The only time a passive tone should be used is if there is a break from a fight scene; when the characters start having a discussion, or is taunting each other with words.  That’s when it’s OK for the pace to slow down, if the pace does slow down, but when someone finally continues to fight, the active sentences have to start up again.

The second rule is to keep sentences short because short sentences contribute to a fast reading pace.  Even though I say to keep the sentences short, there should be some differences in length from sentence to sentence, or else it will seem choppy.  Here’s what not to do:

Too dark to see.  I punched blindly.  I hit his nose.  I hit him again.  He covered his face.  I kicked him.

If you kept up with this pace, the voice eventually turns monotone in your head because it feels like the same sentence one after another.  In order to vary the sentence, you can stick with the periods and adjust the sentence lengths:

I listened.  Peered into the eerie dark.  A shuffle of feet to the right.  Shoes squeak closer.  I punched.  The bridge of his nose crumbled.  He cried into his hands.  I kicked him in the gut.
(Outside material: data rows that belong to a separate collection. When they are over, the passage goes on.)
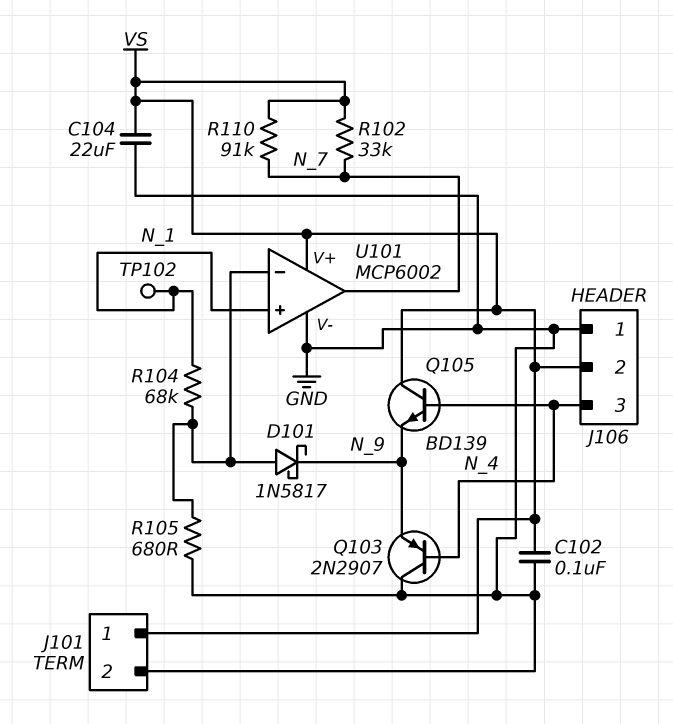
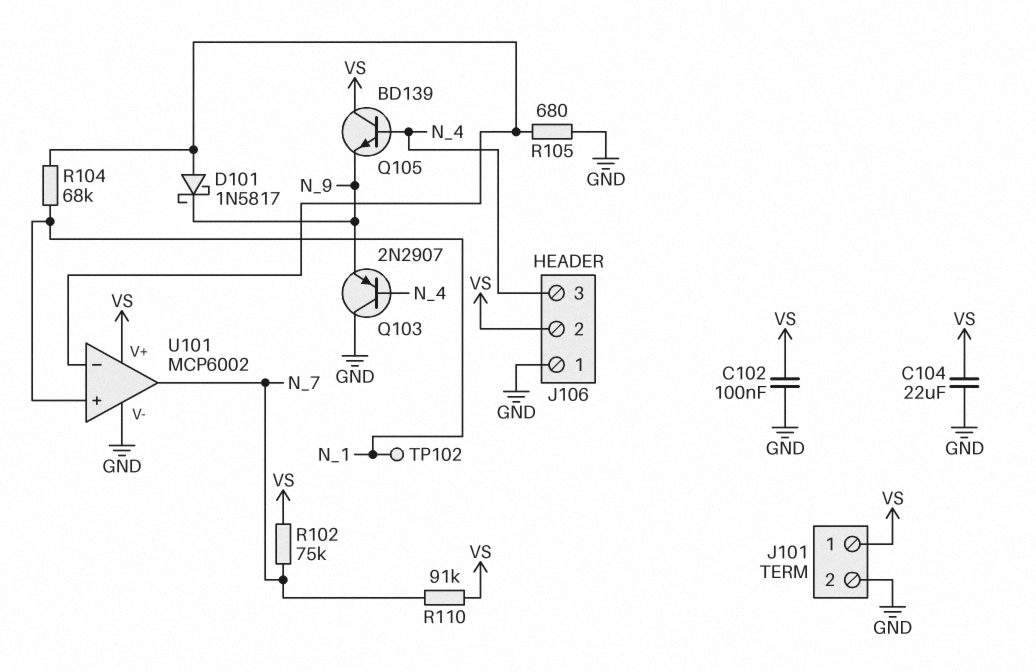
R102: 33k (N_7, VS) -> 75k (N_7, VS)

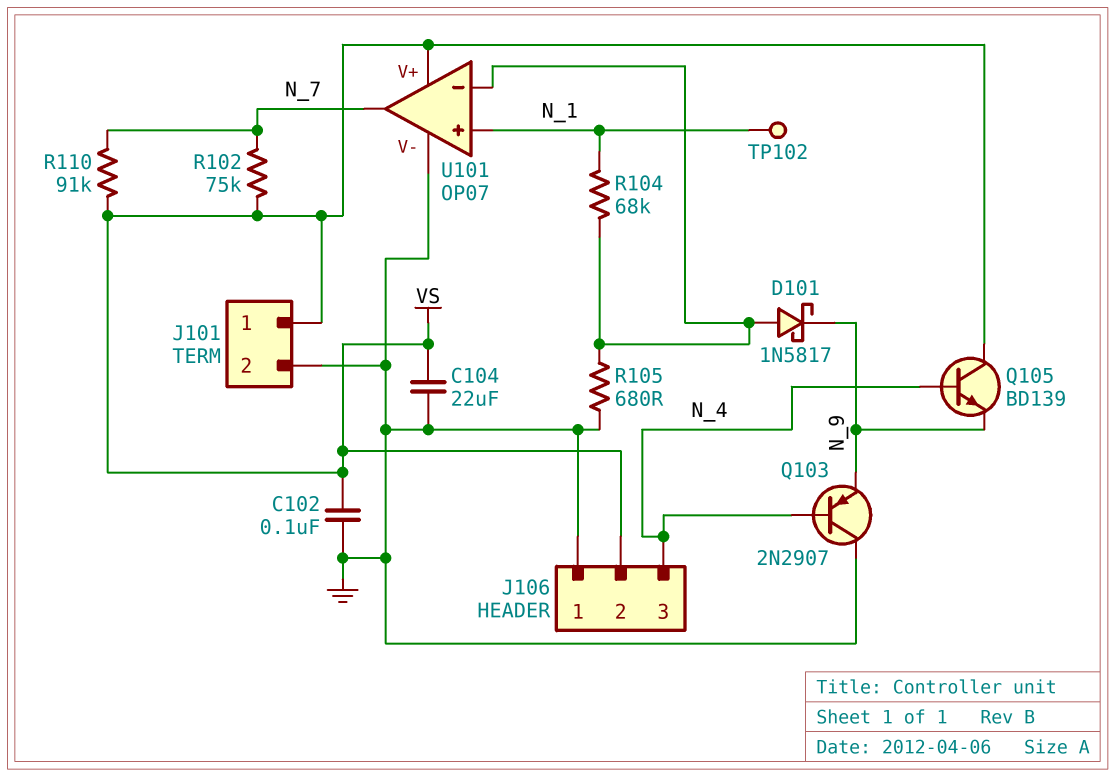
U101: MCP6002 -> OP07

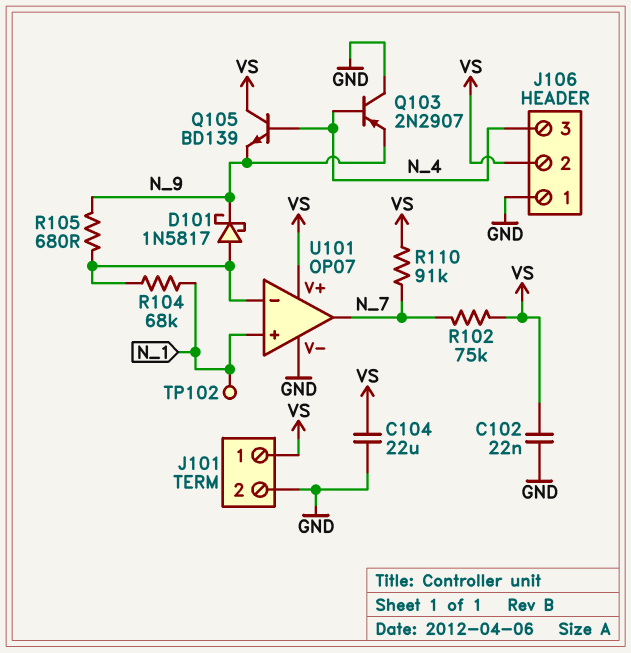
C102: 100nF (GND, VS) -> 22nF (GND, VS)
R105: 680 (GND, U101/in-) -> 680 (N_9, U101/in-)

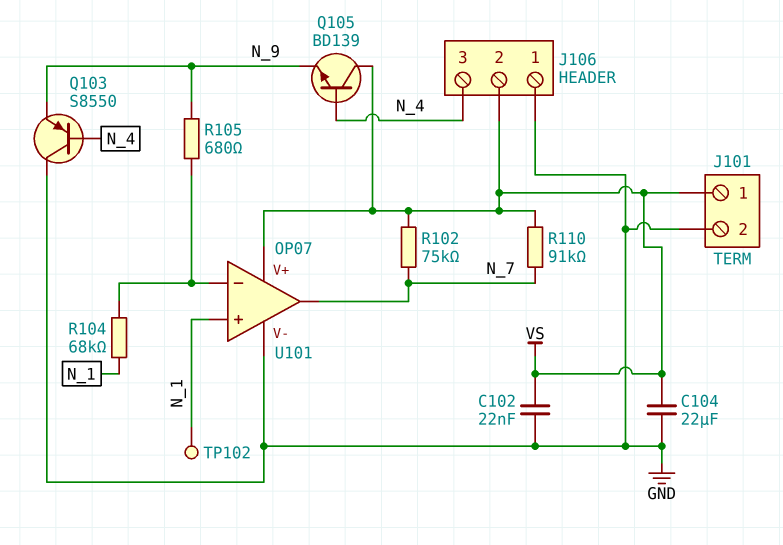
D101: schottky 1N5817 (A U101/in-, K N_9) -> none
Q103: PNP 2N2907 (B N_4, C GND, E N_9) -> PNP S8550 (B N_4, C GND, E N_9)

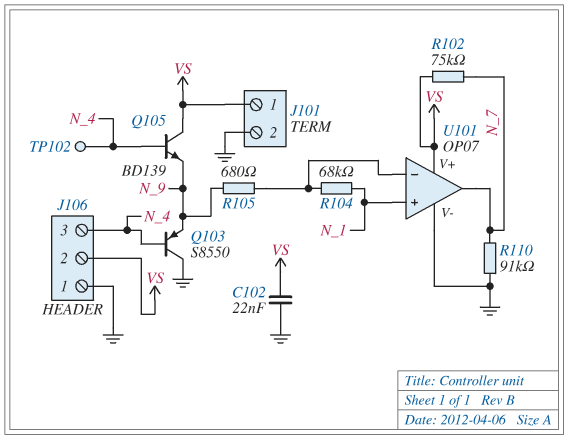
C104: 22uF (GND, VS) -> none
R110: 91k (N_7, VS) -> 91k (GND, N_7)
TP102: test point (N_1) -> test point (N_4)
You can also combine the phrases, separating them with a comma.  With commas, the flow is still set as if short phrases are continued to being used, but with commas, the pauses are shorter than with periods:

I listened, peering into the eerie dark.  A shuffle of feet to the right, his shoes squeaked closer.  I punched.  The bridge of his nose crumbled, and he cried into his hands.  I kicked him in the gut.

Another note to remember is that after a while, punches, kicks and slashes will start look the same, especially if you keep using the same words over and over (kind of like the “said“ rule in dialogue).  Use different verbs.  If the character has a sword or something, you can use lash, or cut; if it’s a club, there’s crush, crash, dent; there are thousands of words you can use.  Sound affects can be a great tool so your audience can hear what’s going on as each blow is dealt, and some sound affects can be used as verbs.  Basically, because these scenes are pure action, it’s great if you incorporated all five senses into the actions.  Does someone have the taste of blood in their mouth?  Is someone in pain?  How bad is it and where?  Is there a smell of sweat?  All of these can be added nicely into the scene.

Now because action scenes are filled with short sentences, taking turns with the characters, it seems as if each phrase or two should have its own paragraph, but let’s face it.  That’s tedious, and having to break them up after every sentence just breaks the precious flow.  In addition, most fight scenes don’t have dialogue, unless someone is crying out or grunting, but those don‘t usually have quotation marks around them.  While the scene should definitely not be one huge paragraph of text, you basically have free reign as to how to format it.  You can have one or a few sets of action to reaction have its own paragraph, or you could separate the scene by switching who’s on the offensive or defensive.  You can do anything.

Since the English lesson is over, let’s get to the fun part: the research!  Don’t aw man at me!  Research is a word I use when I’m searching for something I’m interested in.  If I’m not interested in it, I just call it studying.  If you are writing a fight scene, you should at least be a little bit interested in it, right?  I’m not going to do the research for you, but I do have some tips.

The first, and practically only, tip I can provide is to switch right to left and vice versa, but the flow of the movement will stay the same.

I cracked his jaw with a closed right fist, and turned on my right heal to kick him with my left.